Segment Start: Materials provided

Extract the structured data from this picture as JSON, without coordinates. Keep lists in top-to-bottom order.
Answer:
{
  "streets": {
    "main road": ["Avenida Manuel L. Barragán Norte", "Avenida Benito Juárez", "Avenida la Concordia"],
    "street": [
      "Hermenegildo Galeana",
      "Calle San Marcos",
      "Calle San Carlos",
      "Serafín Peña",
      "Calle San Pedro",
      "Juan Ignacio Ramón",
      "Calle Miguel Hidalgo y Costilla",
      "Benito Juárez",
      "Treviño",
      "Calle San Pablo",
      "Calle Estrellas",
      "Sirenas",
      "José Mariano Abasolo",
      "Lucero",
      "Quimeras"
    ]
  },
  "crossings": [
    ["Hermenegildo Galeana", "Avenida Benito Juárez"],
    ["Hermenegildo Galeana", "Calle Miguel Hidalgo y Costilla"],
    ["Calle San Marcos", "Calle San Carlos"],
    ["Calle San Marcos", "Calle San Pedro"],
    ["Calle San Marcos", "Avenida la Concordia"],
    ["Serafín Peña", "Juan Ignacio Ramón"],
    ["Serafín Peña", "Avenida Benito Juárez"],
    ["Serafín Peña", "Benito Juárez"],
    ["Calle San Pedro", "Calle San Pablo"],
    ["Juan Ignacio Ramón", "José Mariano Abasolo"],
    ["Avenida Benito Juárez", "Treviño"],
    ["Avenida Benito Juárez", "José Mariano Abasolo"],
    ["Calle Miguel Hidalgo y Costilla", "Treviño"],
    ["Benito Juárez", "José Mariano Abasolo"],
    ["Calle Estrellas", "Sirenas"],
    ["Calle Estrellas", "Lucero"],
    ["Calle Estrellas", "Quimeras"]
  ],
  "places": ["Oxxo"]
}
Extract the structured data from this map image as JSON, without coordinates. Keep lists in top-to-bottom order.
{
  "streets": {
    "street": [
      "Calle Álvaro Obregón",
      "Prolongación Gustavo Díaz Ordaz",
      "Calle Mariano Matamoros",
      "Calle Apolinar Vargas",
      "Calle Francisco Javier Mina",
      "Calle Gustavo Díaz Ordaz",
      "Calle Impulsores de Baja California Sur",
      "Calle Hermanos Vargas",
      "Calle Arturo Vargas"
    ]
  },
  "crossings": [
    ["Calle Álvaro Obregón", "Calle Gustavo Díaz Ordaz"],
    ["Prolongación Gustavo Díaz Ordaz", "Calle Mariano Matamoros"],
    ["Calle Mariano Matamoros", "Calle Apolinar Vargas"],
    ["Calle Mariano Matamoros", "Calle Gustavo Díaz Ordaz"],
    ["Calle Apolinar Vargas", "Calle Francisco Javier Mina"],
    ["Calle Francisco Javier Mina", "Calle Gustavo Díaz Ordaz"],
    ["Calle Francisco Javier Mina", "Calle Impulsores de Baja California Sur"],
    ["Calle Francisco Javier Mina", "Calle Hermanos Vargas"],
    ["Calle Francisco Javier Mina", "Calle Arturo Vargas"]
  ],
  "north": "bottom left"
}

Segment End: Materials provided
Segment Start: Materials provided

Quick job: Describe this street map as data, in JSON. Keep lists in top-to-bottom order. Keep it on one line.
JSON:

Segment End: Materials provided
Segment Start: Materials provided

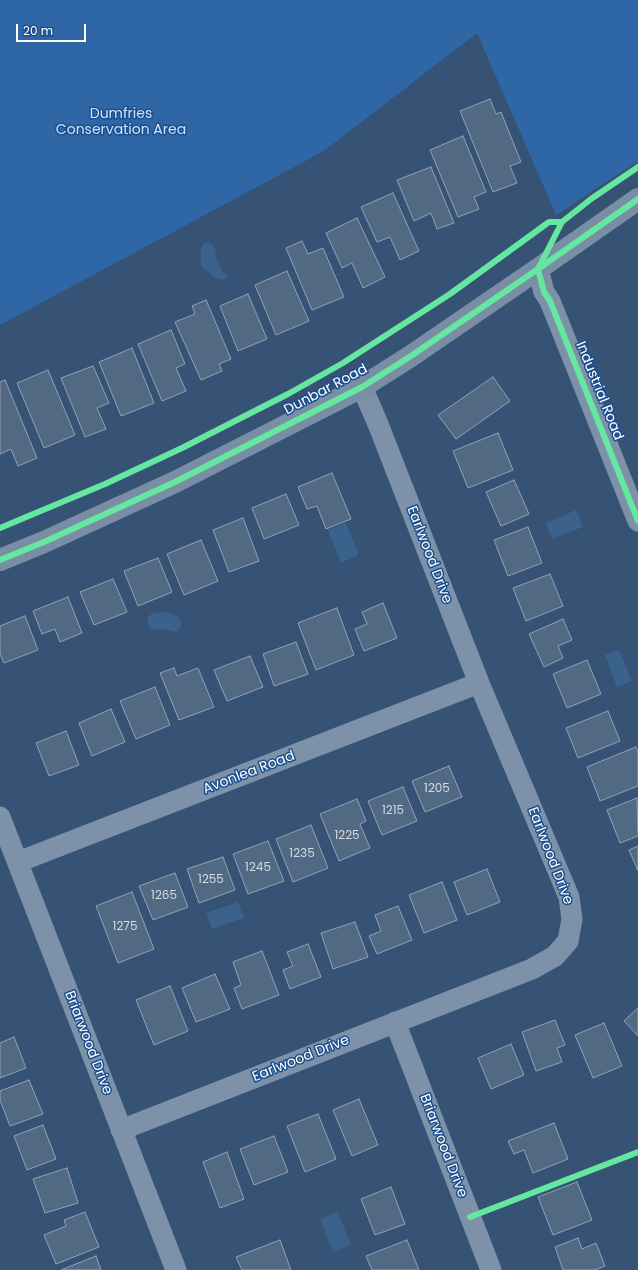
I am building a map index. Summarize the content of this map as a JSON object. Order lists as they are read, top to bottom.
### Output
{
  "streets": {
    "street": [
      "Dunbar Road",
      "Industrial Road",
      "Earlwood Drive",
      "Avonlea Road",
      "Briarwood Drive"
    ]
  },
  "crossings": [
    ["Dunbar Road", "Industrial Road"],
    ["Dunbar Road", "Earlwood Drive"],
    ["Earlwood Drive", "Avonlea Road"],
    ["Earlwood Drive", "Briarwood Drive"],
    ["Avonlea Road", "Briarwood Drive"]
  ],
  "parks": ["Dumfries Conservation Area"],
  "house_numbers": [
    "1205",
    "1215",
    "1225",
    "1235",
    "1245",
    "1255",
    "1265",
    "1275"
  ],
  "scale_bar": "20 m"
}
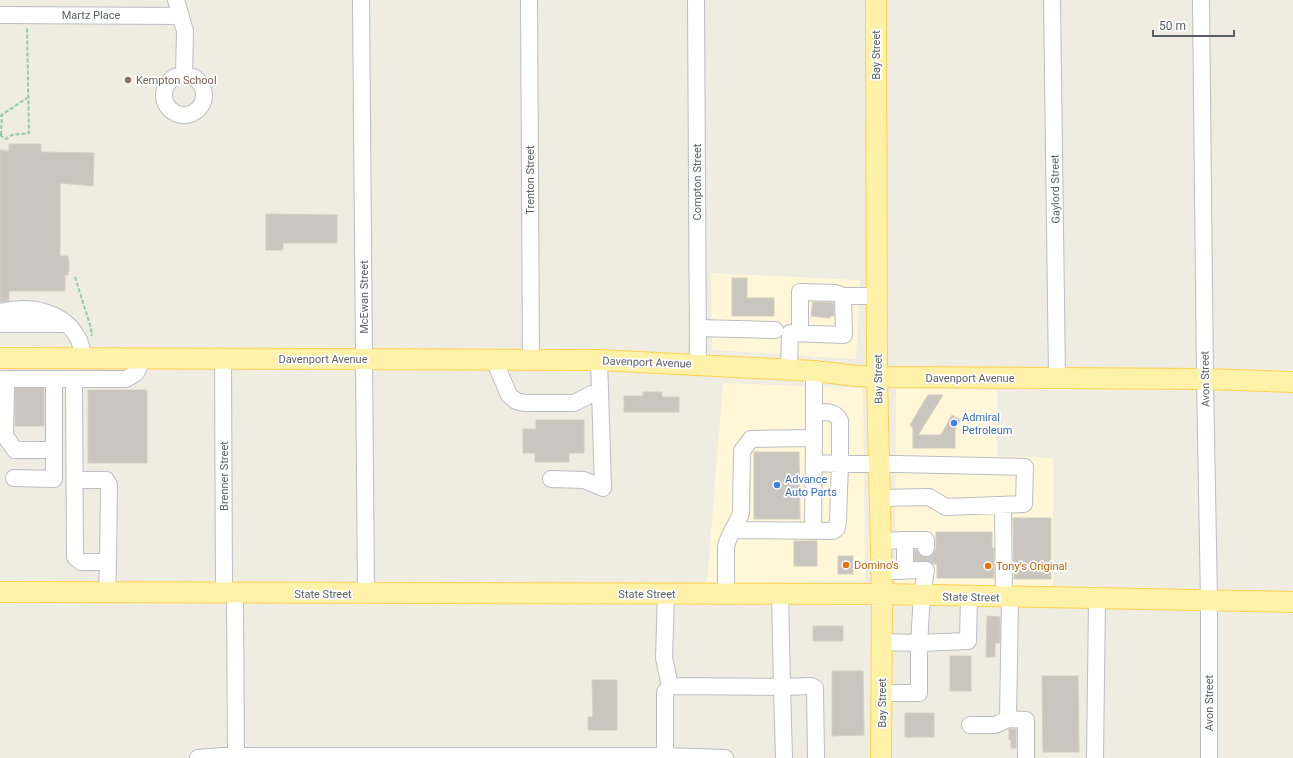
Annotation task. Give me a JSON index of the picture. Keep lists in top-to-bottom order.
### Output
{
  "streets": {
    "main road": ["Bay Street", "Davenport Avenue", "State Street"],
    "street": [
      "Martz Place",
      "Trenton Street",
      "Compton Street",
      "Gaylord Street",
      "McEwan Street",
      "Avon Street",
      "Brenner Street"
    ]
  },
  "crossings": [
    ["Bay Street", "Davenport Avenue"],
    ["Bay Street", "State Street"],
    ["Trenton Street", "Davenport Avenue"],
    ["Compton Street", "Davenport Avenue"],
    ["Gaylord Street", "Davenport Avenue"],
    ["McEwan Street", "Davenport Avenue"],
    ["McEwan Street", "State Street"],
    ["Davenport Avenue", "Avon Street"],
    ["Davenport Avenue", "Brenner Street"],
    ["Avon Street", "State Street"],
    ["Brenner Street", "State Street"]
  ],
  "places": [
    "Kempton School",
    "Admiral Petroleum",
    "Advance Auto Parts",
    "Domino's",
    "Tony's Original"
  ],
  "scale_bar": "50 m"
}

Segment End: Materials provided

* **Brief**
The lines to return are those with the string "picture" in them; copy each from the entries above.

* **Response for this exercise**
Extract the structured data from this picture as JSON, without coordinates. Keep lists in top-to-bottom order.
Annotation task. Give me a JSON index of the picture. Keep lists in top-to-bottom order.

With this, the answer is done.